### Available records
↓↓↓
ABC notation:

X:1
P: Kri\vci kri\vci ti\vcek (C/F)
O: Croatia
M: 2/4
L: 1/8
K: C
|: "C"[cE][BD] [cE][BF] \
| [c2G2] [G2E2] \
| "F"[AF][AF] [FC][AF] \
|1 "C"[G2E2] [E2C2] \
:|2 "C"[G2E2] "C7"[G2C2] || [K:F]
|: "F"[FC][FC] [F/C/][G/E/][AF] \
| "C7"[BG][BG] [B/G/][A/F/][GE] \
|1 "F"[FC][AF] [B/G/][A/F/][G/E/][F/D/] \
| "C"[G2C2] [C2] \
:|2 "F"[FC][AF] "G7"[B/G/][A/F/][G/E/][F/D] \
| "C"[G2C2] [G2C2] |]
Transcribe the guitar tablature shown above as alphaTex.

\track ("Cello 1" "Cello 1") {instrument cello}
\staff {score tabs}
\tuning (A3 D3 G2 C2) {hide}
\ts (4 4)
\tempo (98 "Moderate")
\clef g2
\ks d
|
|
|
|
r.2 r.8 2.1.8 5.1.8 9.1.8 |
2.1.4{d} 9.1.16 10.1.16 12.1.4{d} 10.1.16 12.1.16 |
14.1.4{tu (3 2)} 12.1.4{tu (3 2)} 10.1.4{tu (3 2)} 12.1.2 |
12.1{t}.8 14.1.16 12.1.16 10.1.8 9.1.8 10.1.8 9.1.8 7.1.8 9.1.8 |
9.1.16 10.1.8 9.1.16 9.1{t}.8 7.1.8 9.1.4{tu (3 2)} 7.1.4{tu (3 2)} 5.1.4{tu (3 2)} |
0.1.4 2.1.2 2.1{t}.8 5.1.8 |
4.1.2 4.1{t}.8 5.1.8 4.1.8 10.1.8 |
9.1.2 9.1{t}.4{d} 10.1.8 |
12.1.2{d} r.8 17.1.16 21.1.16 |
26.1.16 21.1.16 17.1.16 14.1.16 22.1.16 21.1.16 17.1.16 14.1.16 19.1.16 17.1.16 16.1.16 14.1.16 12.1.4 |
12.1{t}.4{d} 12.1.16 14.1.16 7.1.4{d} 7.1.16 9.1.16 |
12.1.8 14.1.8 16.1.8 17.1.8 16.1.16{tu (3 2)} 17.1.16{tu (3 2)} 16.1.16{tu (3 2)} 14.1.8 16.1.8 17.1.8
↑↑↑
### Given task
Extract every line above that contains the string "alphaTex", treating uppercase and lowercase letters as distinct.

### Correct answer
Transcribe the guitar tablature shown above as alphaTex.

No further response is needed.